I've also contributed an essay to the latest issue (no. 3) of the wonderful Block magazine, edited by Rob Wilson. I originally wrote this piece on the subject of architecture and money a couple of years ago now and it's only just seen the light of day which explains the fact that all the statistics in it are from 2011. Nonetheless, it's no less relevant I hope and the rest of the issue is, as usual, beautifully produced and well worth reading.

Incidentally, Rob interviews me about the house that FAT have designed with Grayson Perry - currently on site - for his other publishing venture, the on-line Uncube magazine. You can read Grayson's thoughts and inspirations about the project here.

Last but not least in this vulgar round of trumpet blowing, there's a review of a fabulous collation of architectural models on film from last month's issue of Icon available on-line. In next month's issue I'll be reviewing the RA's Richard Rogers retrospective and on here I'll be relating my attempt to find and photograph the lovely steel framed house and studio he designed in the Essex countryside early in his career.

For anyone who isn't sated enough by all that, I'll be speaking out loud and in public at Frome's newly minted Architecture Club (motto: the first rule of architecture club: talk about architecture club) on October 1st. 

And finally, following my previous post about Matzine's Jargon debate, there is a no-doubt highly embarrassing film of the whole event available to view here.


Saturday, August 24, 2013

The 15 Step Anti-Jargon Programme

The other day I took part in a very enjoyable debate on the subject of jargon organised by the lovely people at Matzine. Along with Dr Crystal Bennes, I was on the anti side of the To Jargon Or Not To Jargon divide. We lost, mostly due to the formidable debating skills of our opponents @daisyfroud and @indyjohar. Despite this, I thought I'd post up what I read out on the night.......


15 Steps To A 100% Jargon Free Life

Getting off jargon isn't easy, but carrying this list with you at all times can really help.
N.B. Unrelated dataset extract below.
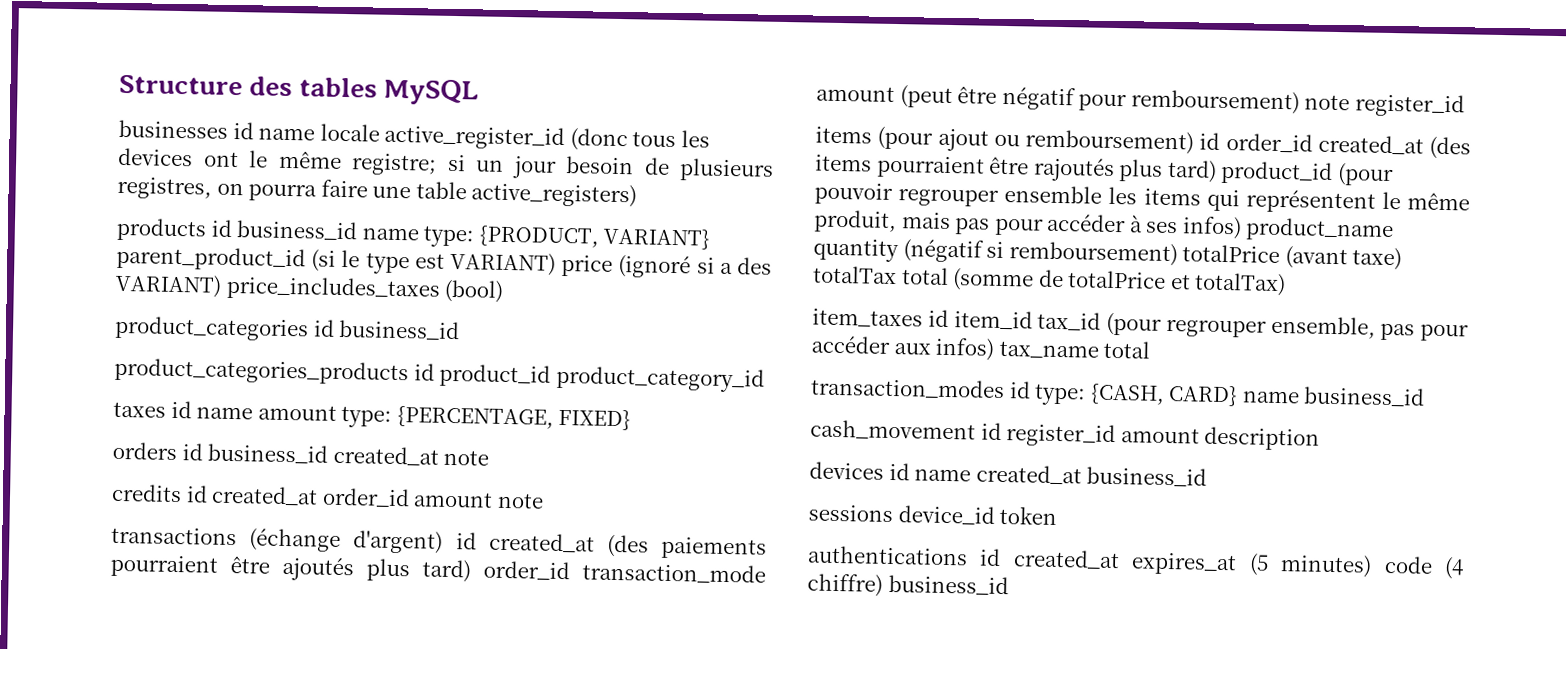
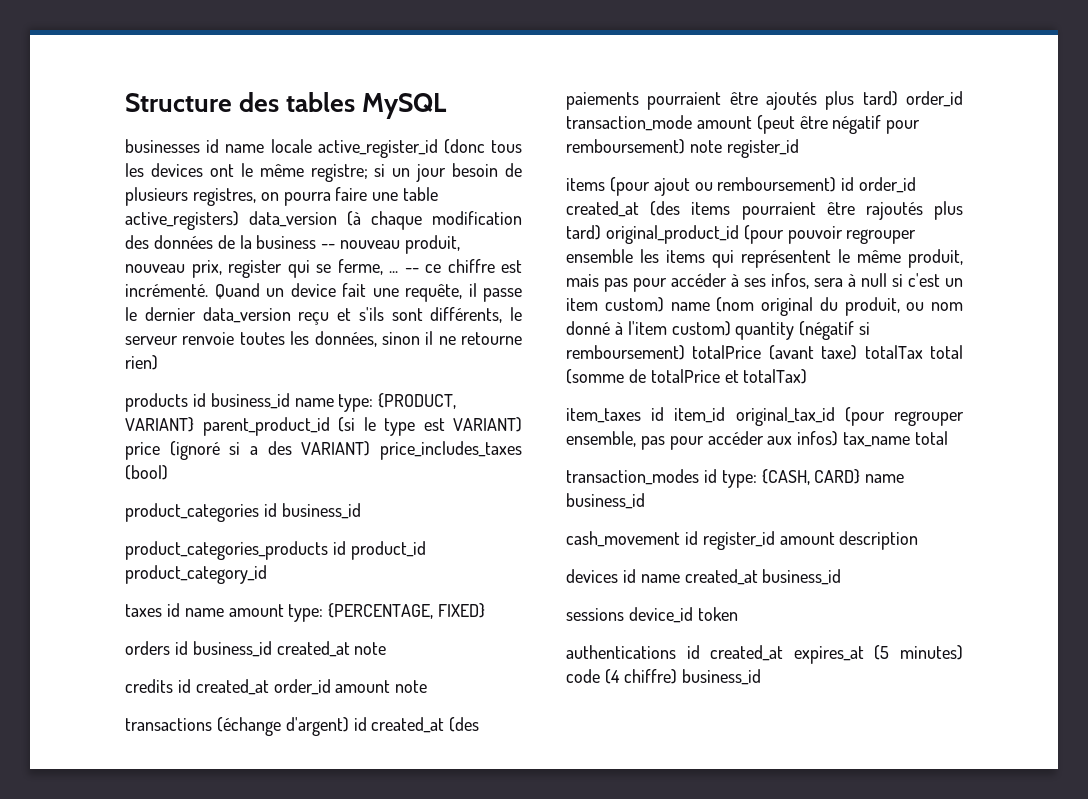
(638, 195) none -> [249,211,522,230] [125,235,461,254] [125,259,522,278] [125,283,522,302] [125,307,522,325] [125,331,522,347] [125,355,158,370] data_version (à chaque modification des données de la business -- nouveau produit, nouveau prix, register qui se ferme, ... -- ce chiffre est incrémenté. Quand un device fait une requête, il passe le dernier data_version reçu et s'ils sont différents, le serveur renvoie toutes les données, sinon il ne retourne rien)
[1220,160,1334,185] product_id -> [605,225,739,244] original_product_id
[1181,216,1395,243] infos) product_name -> [771,273,963,289] [566,297,963,316] [566,321,731,336] infos, sera à null si c'est un item custom) name (nom original du produit, ou nom donné à l'item custom)
[1037,311,1102,331] tax_id -> [735,407,835,426] original_tax_id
It's a handy list of words that you should avoid if at all possible. Try eliminating them from normal conversation first and if you feel confident extend the ban to professional situations such as crits and presentations. 

Remember: these are 'gateway words' that can easily lead to you becoming addicted to meaningless verbiage. It includes words that I use myself. I describe myself as a recovering jargon abuser. But with the help of this list I'm slowly getting better........

1. Space. As in; “This is a really contemporary space”. Translation: I quite like this room.

2. Map/Mapping. As in; “I’ve been mapping this contemporary space”. Translation: I’ve drawn a plan of the room.

3. Programme. Especially when pre-fixed by ‘cross’ as in; “I’m really into cross-programmed space.  This vertical trout farm on Mars* is still a bit boring. Maybe it needs an experimental theatre attached to it".

4. Interrogate. As in; “I think you really need to interrogate this building in section”. Translation: I can’t think of anything else to say in this crit.

5. Problematise. As in; “This upside-down staircase really problematises the concept of vertical circulation".

6. Challenge. As in; "This upside-down staircase really challenges preconceived notions of up and down".

7. Calibrate. As in; “The threshold is carefully calibrated to express a sense of transition from public to private spaces”. Translation: This is the front door.

8. Boundary: As in; “The junction dissolves the boundary between inside and out”. Translation: It’s glass.

9. Blur: As in; “Their work blurs the disciplinary boundaries between art and architecture”. Oh hang on, I think that’s one of mine.

10. Disciplinary: See above.

11. Practice: As in; “Writing is my form of spatial practice”.

12. Praxis: See above, but far worse.

13. Theorise: Example; “Sorry I’m late, I’ve been busy theorising my praxis”. Translation: I’ve been reading my twitter stream.

14. Liminal: As in; “My spatial praxis is very concerned with mapping liminal spaces”. Translation: I live next to an industrial estate”.

15. Territory/Territorialise/De-territorialise: As in; “This is my attempt at de-teretorialising the ideological function of jargon through challenging preconceived notions of language with respect to spatial and theoretical praxis”.